What you need to do:
A. In the Virginia poll article below, update the passage that opens with "The results come" and closes with "to McDonnell's family.". Give that passage again with "donor" changed to "benefactor".
B. Go on with the Virginia poll article below, starting right after its last sentence.

Quoted passage:
--- Start ---
Majority favor same-sex marriage in Virginia
July 18th, 2013
08:25 AM ET
9 years ago

Majority favor same-sex marriage in Virginia

(CNN) – A new poll indicates half of voters in Virginia support same-sex marriage, which was banned in the commonwealth by constitutional amendment in 2006.

Results from a Quinnipiac University survey released Thursday showed exactly 50% of registered voters in the commonwealth saying they support allowing gay and lesbian couples to marry. Forty-three percent oppose such marriages.

Sharp differences in support persist among different political affiliations – 68% of Democrats support same-sex marriage while 68% of Republicans oppose it. Women, white voters, and those with college degrees are also more likely to say they approve of allowing same sex couples to marry.

The Virginia constitution was amended in 2006 to define marriage as between a man and a woman. At the time 57% of Virginia voters backed the change.

With June's Supreme Court decisions striking down a key portion of the federal Defense of Marriage Act, as well as a ruling allowing same-sex marriages to go forward in California, challenges are expected against individual state bans preventing gay and lesbian couples from marrying.

In this year's battle for Virginia governor, Democrat Terry McAuliffe has retained his advantage over Republican rival Ken Cuccinelli, according to the poll.

The Quinnipiac survey showed McAuliffe, the former head of the Democratic National Committee, at 43% among Virginia registered voters, while Cuccinelli, the state attorney general, stood at 39%, with 16% undecided. Those results were virtually unchanged from a May Quinnipiac poll, and the margin between the two candidates was within the sampling error.

In a separate poll released Wednesday, the results were reversed – the Roanoke College survey showed Cuccinelli edging out McAuliffe 37%-31%. Another 27% of voters polled were undecided.

The results come amid a mounting controversy involving the commonwealth's current Republican Gov. Bob McDonnell, who is embroiled in a controversy over a donor who provided gifts and large financial contributions to McDonnell's family.
--- End ---
Data rows:
--- Start ---
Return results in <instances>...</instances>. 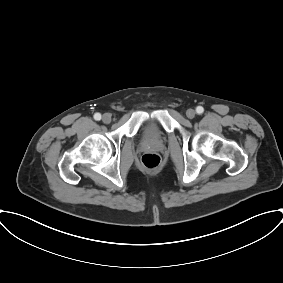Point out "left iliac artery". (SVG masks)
Masks as SVG:
<instances>
[{"label":"left iliac artery","mask_w":283,"mask_h":283,"mask_svg":"<svg viewBox=\"0 0 283 283\" xmlns=\"http://www.w3.org/2000/svg\"><path fill=\"white\" fill-rule=\"evenodd\" d=\"M196 112H197L198 114H202V113L204 112V108H203L202 106H198V107L196 108Z\"/></svg>","instance_id":"left-iliac-artery-1"}]
</instances>
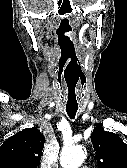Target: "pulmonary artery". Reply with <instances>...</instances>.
--- End ---
Task-by-task results:
A.
The results come amid a mounting controversy involving the commonwealth's current Republican Gov. Bob McDonnell, who is embroiled in a controversy over a benefactor who provided gifts and large financial contributions to McDonnell's family.

B.
Cuccinelli also has connections to the donor which have come under scrutiny, though in the Quinnipiac poll, 70% of voters said the mounting controversy wouldn't affect their vote for governor.

The poll was conducted July 11-15 by telephone from 1,030 registered voters. The sampling error was plus or minus 3.1 percentage points.

Filed under: Polls • Same-sex marriage • Virginia
soundoff (7 Responses)
  1. Rudy NYC

    It is woefully ironic that conservatives cannot see the hypocrisy in their political stances on various issues. More times than not it is a variation of the "smaller government" patriots wanting to enact "bigger government" legislation that reaches into people's lives to restrict and/or control it. Gay marriage is just another example of this pattern.

    The right wing fails to see hypocrisy of their Christian conservative wing. The right clailmes to value the rights granted by the US Constitution, while at the same time trying to bend everyone to their religious laws. Do they think that the Bill of Rights begins with the 2nd Amendment?

    Or is that they only believe in half of the 1st Amendment, choosing to ignore the freedom of religion. The right wing has extreme difficulty understanding that the 1st Amendment outlines freedom OF religion for the people, and freedom FROM religion for the government. I find all of the right's argument that "God defines marriage to be between a man and a woman," to be theocratic dogma, which has no place in the conversation about government policy and laws.

    The problem is that too many of them believe that the idea of the separation of church and state is wrong: i.e., Rick Santorum.

    July 18, 2013 08:40 am at 8:40 am |
  2. M.A.P.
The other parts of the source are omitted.